Copays…coinsurance…deductibles…what does all of this mean and how will it impact your health care coverage?
When it comes to how much you will pay each month for your health care insurance plan (monthly premium) and how much you will have to pay when you use the benefits (out-of-pocket costs), it is important to understand some key health insurance terms associated with different plans.
A quick guide to understand health insurance terminology
Plans will have an out-of-pocket maximum which is the most you will be required to pay (not including your monthly premium) in a plan year for deductibles and coinsurance. Once this amount is reached, the plan will pay 100% of any other covered medical expenses.
The amount you’re responsible for paying for covered medical expenses before your health insurance plan begins to pay for covered medical expenses each year is known as a deductible. With the exception of a few services, many plans will require the covered to pay 100% of the costs of the benefits used until their deductible is met.

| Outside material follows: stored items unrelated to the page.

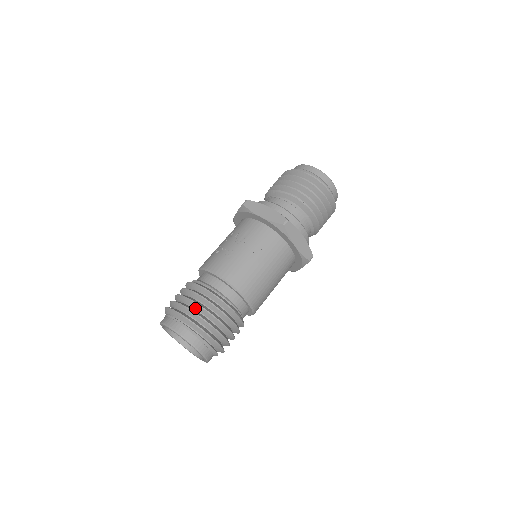
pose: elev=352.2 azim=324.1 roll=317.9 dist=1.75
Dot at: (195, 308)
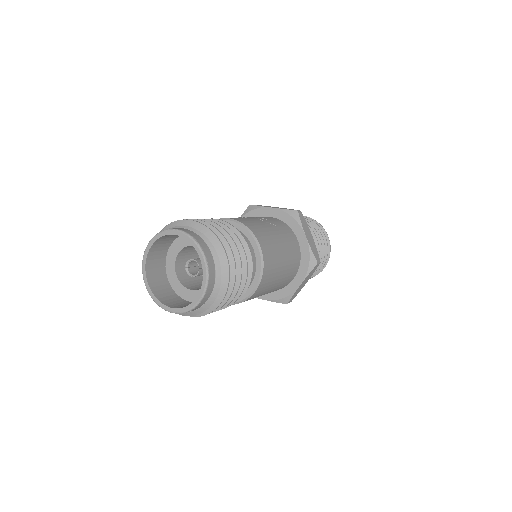
Dot at: occluded
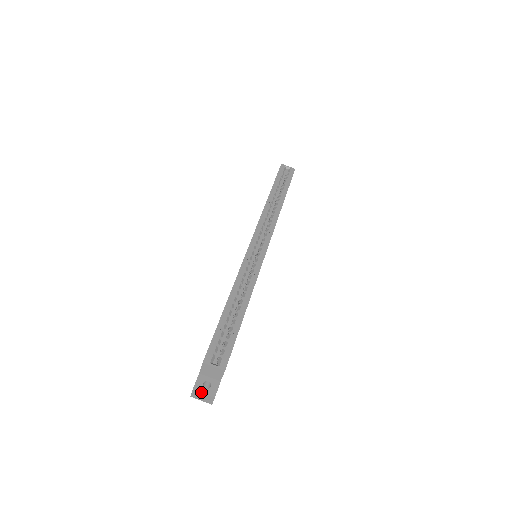
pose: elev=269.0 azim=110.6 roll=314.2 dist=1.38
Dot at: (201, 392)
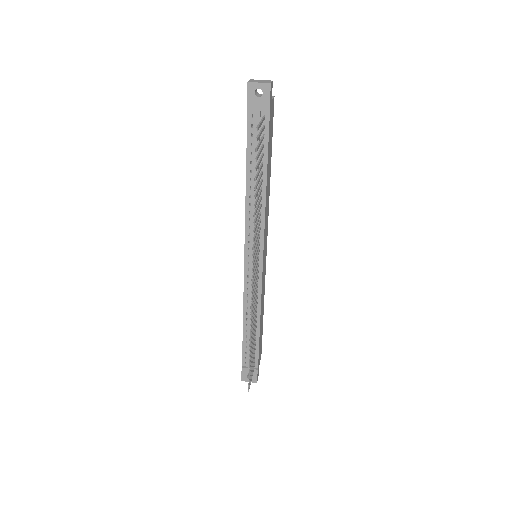
Dot at: (258, 80)
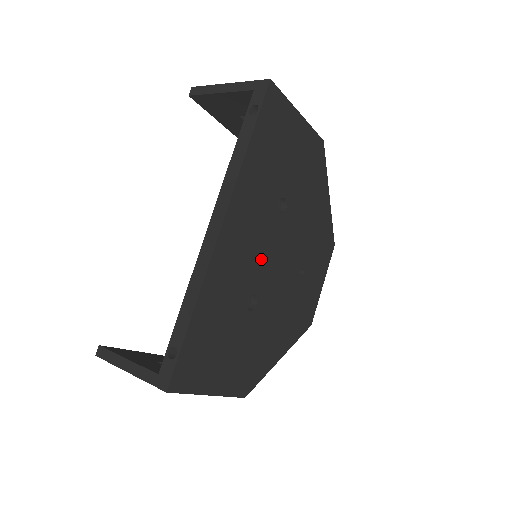
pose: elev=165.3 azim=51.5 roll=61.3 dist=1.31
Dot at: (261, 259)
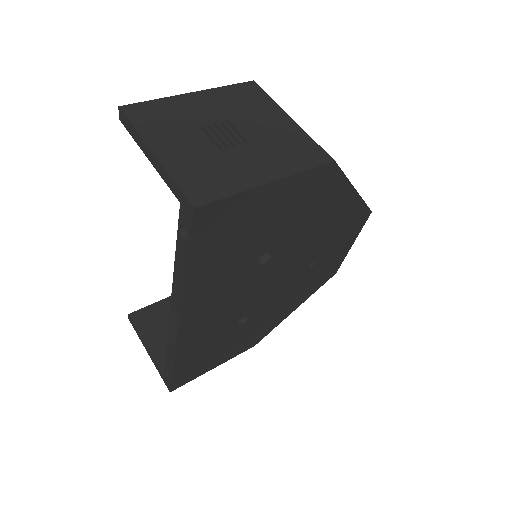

A coinsurance refers to a plan based upon sharing benefits costs between the carrier and you. In other words, the plan pays for a set percentage of the benefit and you pay the remaining amount. For instance, your plan may pay 80% of the cost of an office visit, thus you would be responsible for the remaining 20%.
The fixed dollar payment you make when you use your benefits (e.g., office visit $15, prescription $20, emergency room visit $100, etc.) is known as a copayment. Not all plans have co-payments and when they do, they usually do not apply to a deductible.
The insurance plan year is a 12-month period of benefits coverage. This period may or may not be the same as a calendar year, thus it is important to check with your benefits administrator (if your health care insurance is through your employer) or with the carrier.